The FDA review demonstrated that treating asthma with long-acting beta agonists (LABAs) in combination with inhaled corticosteroids (ICS) does not result in significantly more asthma-related hospitalizations, the need for intubation, or asthma-related deaths. Combination therapy was also more effective than monotherapy for reducing asthma exacerbations.

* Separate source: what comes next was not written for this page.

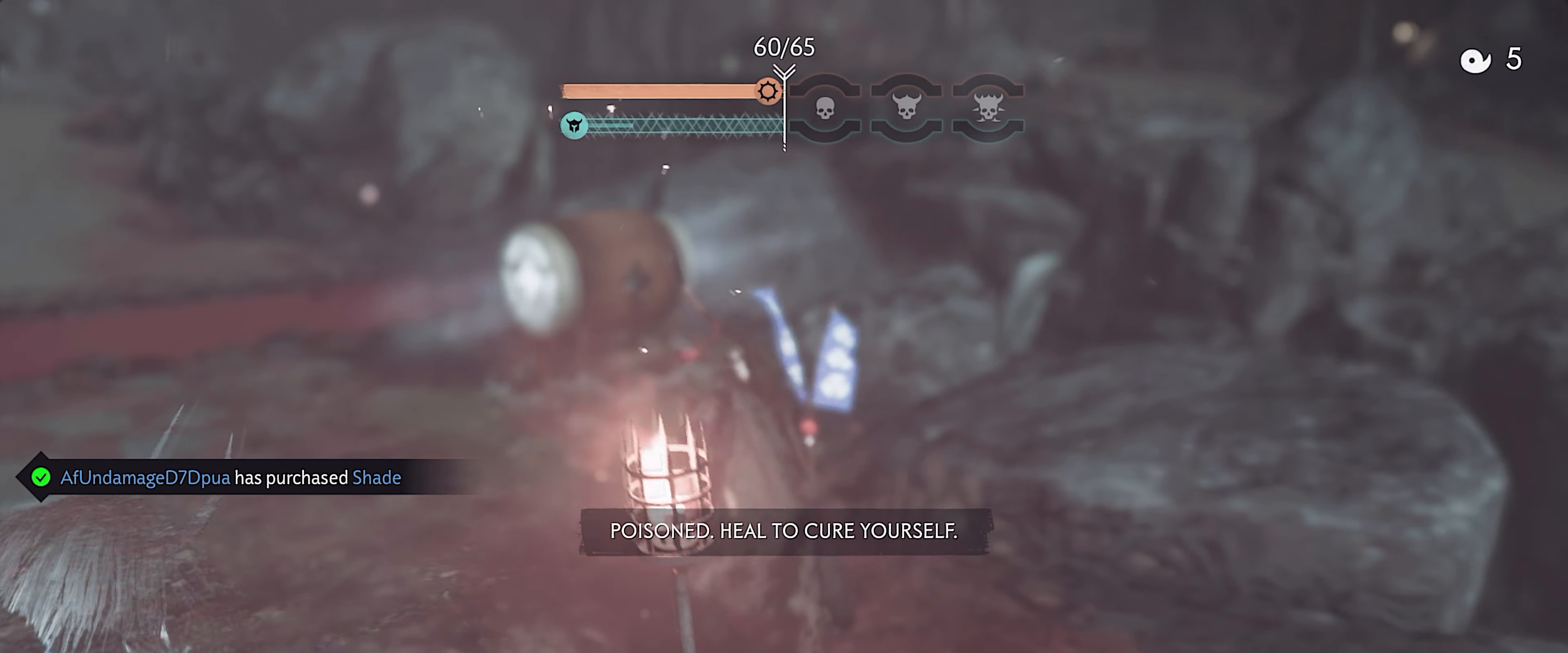
{"buttons": [], "left_stick": "center", "right_stick": "down-right", "events": [[250, "SQUARE", "down"], [367, "SQUARE", "up"], [400, "right_stick", "down-right"], [483, "left_stick", "center"]]}
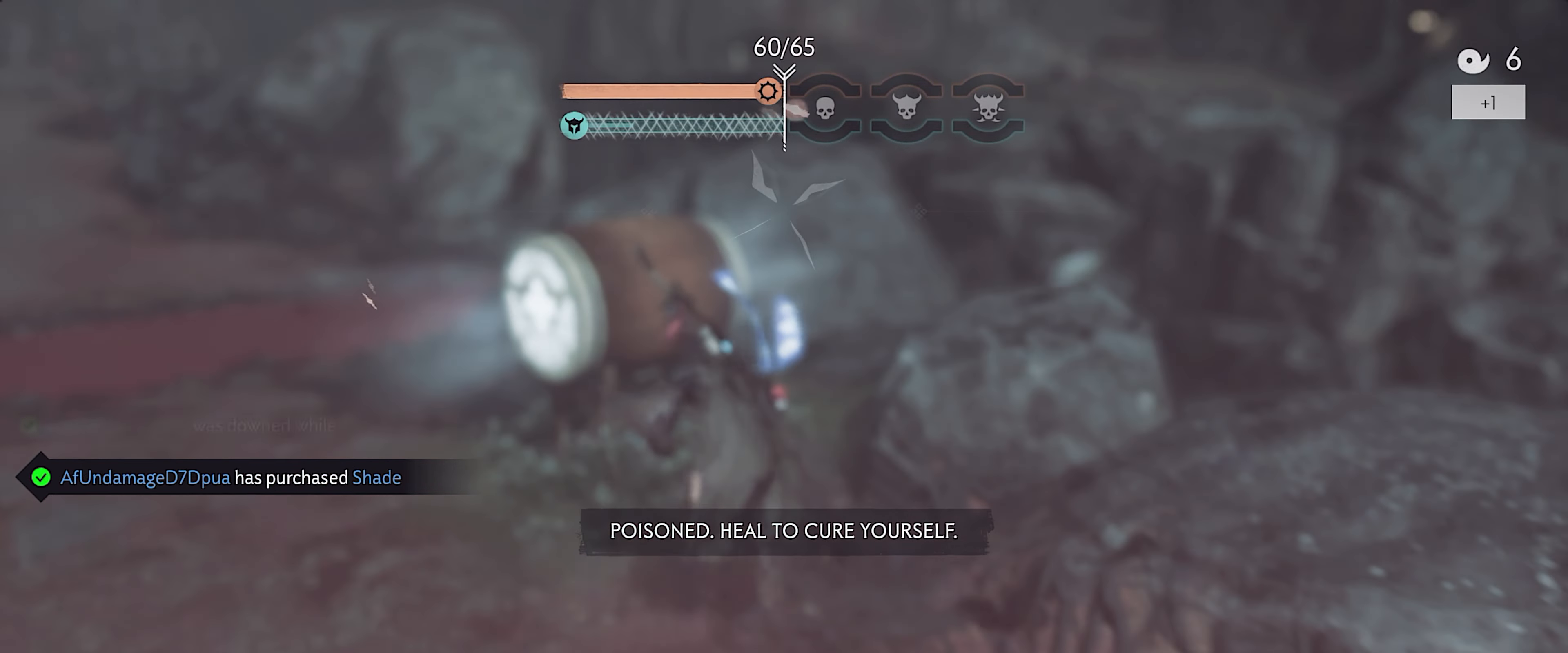
{"buttons": [], "left_stick": "down-right", "right_stick": "right", "events": [[233, "left_stick", "down-right"], [317, "right_stick", "right"], [383, "CIRCLE", "down"], [433, "CIRCLE", "up"]]}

In addition to removing the boxed warning, the 2010 FDA recommendations for ICS monotherapy and step-down therapy have been removed from the prescribing information. For example, the prescribing information for Advair Diskus states that the combination should be used for patients not adequately controlled on a long-term asthma control medication such as an inhaled corticosteroid (ICS) or whose disease warrants initiation of treatment with both an ICS and long-acting beta2-adrenergic agonist.

Simultaneously, it’s also crucial to be aware of another important shift that has occurred in the healthcare sector concerning specific changes in the approach to moderate sedation.

However, LABAs used alone remain associated with increased asthma-related mortality, so single-ingredient LABA drugs will continue to carry the boxed warning noting this risk. Furthermore, the boxed warning for LABA was never pertinent to LABA therapy for the indication of COPD.